RP: Many of the camps that were located in these very isolated areas experienced severe dust storms, and I think Amache was no exception.

BF: Oh, yeah. Well, outside, Amache was on a hillside and was, they had cactus and what they call Russian thistle, I guess. They had, they had scraped it pretty clean with bulldozers, there's sagebrush, but they missed parts of it. So it was a land of rattlesnakes and turtles and lizards and jackrabbits, I guess. Pretty barren land. There was some better land alongside the Arkansas River, and that was used later on for farming by the evacuees. Amache had about 10,000 acres in total, but the housing area where we lived was about a mile square. And built on the hillside, low-lying hill, and it had, it hadn't been used. I mean, even now, if you go out there, there was a lease to allow cattle to roam, but cactuses come back, sagebrush, it was not too different from what it was when we got there. Yeah, it wasn't, it was strange land for us.

RP: So was the climate, too.

BF: Oh, yeah. The climate was the extremes. We have a pretty, in California, it was pretty even climate, although it got really hot in the summertime. I mean, you can get up to a hundred degrees in California, parts of it, anyway. But we certainly didn't experience anything like snow or freezing temperatures like they have here in Colorado. If you had a freeze in California, at least in our area, I didn't see any real freeze, although I guess there were times when it got pretty, pretty cold, near freezing, and Dad would cover the vegetables, crops with little plastic, or not plastic, but paper type of covers to protect them, but he didn't have to deal with snow and zero, zero temperatures. So it was quite a shock, and we had to, dust was always a problem. Amache was fairly close to that dustbowl area, and it was on the, right on the fringe.
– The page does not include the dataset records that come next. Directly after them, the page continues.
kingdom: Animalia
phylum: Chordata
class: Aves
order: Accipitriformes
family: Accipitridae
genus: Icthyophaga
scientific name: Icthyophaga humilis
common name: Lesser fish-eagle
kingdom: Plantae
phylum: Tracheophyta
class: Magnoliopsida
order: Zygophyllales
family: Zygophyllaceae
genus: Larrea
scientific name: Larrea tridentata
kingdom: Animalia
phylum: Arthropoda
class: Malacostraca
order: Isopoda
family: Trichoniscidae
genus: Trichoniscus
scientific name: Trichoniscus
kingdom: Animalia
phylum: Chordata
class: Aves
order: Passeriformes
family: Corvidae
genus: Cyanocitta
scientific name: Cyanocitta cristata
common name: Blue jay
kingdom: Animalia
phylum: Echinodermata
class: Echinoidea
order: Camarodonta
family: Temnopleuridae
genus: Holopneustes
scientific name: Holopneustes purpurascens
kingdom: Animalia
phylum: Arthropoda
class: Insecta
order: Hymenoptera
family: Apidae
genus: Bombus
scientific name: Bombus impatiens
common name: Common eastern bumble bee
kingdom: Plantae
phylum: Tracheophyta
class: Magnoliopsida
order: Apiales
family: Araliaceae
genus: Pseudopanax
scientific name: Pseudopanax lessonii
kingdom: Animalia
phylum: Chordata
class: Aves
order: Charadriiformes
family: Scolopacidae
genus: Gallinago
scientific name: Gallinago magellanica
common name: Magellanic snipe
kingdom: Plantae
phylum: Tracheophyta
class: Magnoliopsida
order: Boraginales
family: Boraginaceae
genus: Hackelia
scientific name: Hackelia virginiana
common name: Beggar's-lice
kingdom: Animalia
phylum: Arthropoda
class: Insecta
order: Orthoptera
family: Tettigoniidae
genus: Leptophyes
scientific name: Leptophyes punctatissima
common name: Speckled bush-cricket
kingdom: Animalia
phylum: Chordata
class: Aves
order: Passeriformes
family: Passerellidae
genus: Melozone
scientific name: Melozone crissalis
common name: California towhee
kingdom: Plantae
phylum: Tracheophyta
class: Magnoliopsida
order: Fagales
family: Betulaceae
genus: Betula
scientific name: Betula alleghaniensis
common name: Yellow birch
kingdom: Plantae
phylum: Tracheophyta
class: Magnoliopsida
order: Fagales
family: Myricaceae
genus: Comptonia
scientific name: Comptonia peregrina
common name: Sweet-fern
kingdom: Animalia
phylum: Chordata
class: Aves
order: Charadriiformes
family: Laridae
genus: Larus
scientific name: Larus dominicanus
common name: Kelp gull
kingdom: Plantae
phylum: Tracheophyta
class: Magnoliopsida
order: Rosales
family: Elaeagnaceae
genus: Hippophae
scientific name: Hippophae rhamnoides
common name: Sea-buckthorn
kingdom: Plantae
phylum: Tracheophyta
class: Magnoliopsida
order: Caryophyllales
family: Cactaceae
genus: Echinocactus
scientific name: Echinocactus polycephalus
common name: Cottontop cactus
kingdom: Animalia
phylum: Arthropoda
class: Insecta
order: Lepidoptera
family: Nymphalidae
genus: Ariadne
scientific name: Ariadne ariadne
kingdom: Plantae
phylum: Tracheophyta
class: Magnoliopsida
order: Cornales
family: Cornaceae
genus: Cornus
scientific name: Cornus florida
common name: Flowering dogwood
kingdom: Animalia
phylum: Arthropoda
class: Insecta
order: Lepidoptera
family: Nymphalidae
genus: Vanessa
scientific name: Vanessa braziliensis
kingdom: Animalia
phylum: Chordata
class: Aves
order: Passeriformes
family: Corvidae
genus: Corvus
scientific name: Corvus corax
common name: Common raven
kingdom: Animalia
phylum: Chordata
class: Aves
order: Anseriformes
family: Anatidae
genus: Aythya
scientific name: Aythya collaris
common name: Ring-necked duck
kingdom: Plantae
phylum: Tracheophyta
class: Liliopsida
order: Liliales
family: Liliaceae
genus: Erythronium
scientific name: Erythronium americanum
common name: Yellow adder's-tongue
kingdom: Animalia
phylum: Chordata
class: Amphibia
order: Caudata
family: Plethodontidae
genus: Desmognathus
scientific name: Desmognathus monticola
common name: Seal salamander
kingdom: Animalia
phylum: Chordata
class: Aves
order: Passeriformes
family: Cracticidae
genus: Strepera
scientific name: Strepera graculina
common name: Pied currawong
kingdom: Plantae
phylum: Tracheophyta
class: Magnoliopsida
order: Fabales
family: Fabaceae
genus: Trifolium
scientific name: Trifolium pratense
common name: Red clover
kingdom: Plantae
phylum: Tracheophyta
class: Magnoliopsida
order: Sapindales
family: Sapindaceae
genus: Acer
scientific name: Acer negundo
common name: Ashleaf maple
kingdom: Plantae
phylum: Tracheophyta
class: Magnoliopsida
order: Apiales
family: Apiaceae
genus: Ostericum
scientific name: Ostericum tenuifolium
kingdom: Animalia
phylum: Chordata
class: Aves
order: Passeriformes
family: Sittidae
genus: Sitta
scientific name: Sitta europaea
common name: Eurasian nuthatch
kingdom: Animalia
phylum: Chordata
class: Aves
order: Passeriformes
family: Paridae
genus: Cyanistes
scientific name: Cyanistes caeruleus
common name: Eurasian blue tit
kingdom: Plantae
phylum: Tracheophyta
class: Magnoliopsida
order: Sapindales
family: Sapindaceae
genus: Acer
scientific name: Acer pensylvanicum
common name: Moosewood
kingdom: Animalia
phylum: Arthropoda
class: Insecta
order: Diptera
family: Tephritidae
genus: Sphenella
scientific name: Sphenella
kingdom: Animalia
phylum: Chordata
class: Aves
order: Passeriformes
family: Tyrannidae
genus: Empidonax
But at that time and that period of years, the dust storms were still there. There were times when we had dust storms where you couldn't see from here to the refrigerator, and yet people had to get out to go to the mess hall for, to eat three times a day, type of thing. You had to get out to go to the latrine, and it created real hardships for people. I mean, the dust storms were such that if you didn't know your way, you could get lost in a real hurry just from the barracks to the latrine. It didn't happen every day, but there were enough days when things were like that. They only had... I can only remember one time when they had a tornado.

RP: Tornado?

BF: Yeah.

RP: Went right through the camp?

BF: Well, it went through a part of the camp, and then destroyed some of the warehouse area. And they had a, they did have some, couple of rainstorms that created havoc.

RP: Flooding?

BF: Yeah, there's a couple of photos that show the damage from the rainstorms. But Granada is in an area, or Amache is in an area where they didn't get a lot of rain. They've experienced a lot of drought conditions, and they do, they did get some extremes in heat and cold, I mean, there were times when the temperatures went below zero, stayed below zero, and then there are other times when the temperatures went over a hundred. We didn't have much protection from the elements. So climate conditions were something you had to cope with and adjust to.